**WHAT THIS TASK INVOLVES:** Look through the records below for the line with "X013900Y004930D03*" and the line with "X021774Y007430D03*", then return those lines and all lines between, exactly.

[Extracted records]
== Segment start ==

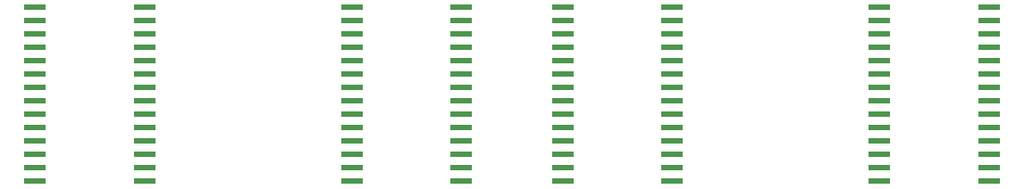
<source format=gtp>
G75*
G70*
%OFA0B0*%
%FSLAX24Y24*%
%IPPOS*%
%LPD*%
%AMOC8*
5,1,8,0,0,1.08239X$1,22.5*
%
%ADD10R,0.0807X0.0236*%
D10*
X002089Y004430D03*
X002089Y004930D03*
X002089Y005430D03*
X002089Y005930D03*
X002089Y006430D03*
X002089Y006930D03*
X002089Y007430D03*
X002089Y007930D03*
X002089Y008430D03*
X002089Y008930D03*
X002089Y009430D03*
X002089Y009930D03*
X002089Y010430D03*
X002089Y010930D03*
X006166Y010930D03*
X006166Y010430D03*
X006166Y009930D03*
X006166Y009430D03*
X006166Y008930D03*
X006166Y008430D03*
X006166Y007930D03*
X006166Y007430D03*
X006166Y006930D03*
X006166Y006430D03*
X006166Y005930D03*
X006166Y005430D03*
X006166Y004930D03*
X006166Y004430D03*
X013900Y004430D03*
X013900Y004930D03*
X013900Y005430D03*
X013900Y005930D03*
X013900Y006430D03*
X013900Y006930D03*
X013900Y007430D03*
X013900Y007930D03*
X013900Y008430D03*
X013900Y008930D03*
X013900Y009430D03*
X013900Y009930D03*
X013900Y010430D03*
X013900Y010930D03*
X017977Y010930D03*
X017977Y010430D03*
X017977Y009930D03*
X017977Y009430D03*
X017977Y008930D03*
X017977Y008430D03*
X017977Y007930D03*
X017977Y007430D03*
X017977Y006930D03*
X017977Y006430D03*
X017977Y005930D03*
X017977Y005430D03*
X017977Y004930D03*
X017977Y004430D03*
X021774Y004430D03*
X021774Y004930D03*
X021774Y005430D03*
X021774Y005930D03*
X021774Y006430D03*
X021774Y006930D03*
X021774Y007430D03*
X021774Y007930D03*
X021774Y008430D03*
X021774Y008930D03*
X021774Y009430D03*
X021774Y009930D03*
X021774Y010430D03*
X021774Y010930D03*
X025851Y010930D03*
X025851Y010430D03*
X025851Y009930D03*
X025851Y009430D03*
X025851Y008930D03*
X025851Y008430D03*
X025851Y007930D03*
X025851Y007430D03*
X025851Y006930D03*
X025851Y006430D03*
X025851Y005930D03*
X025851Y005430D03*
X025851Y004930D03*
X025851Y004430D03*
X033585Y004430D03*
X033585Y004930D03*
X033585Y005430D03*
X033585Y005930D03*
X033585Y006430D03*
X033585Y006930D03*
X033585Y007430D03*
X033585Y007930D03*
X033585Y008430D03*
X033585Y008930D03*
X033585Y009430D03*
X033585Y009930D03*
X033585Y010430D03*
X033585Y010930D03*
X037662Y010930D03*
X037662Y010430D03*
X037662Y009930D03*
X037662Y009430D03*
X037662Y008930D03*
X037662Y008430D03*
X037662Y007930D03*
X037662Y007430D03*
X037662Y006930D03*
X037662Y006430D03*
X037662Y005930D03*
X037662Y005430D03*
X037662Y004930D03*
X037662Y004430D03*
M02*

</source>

== Segment end ==

**ANSWER SPACE:**
X013900Y004930D03*
X013900Y005430D03*
X013900Y005930D03*
X013900Y006430D03*
X013900Y006930D03*
X013900Y007430D03*
X013900Y007930D03*
X013900Y008430D03*
X013900Y008930D03*
X013900Y009430D03*
X013900Y009930D03*
X013900Y010430D03*
X013900Y010930D03*
X017977Y010930D03*
X017977Y010430D03*
X017977Y009930D03*
X017977Y009430D03*
X017977Y008930D03*
X017977Y008430D03*
X017977Y007930D03*
X017977Y007430D03*
X017977Y006930D03*
X017977Y006430D03*
X017977Y005930D03*
X017977Y005430D03*
X017977Y004930D03*
X017977Y004430D03*
X021774Y004430D03*
X021774Y004930D03*
X021774Y005430D03*
X021774Y005930D03*
X021774Y006430D03*
X021774Y006930D03*
X021774Y007430D03*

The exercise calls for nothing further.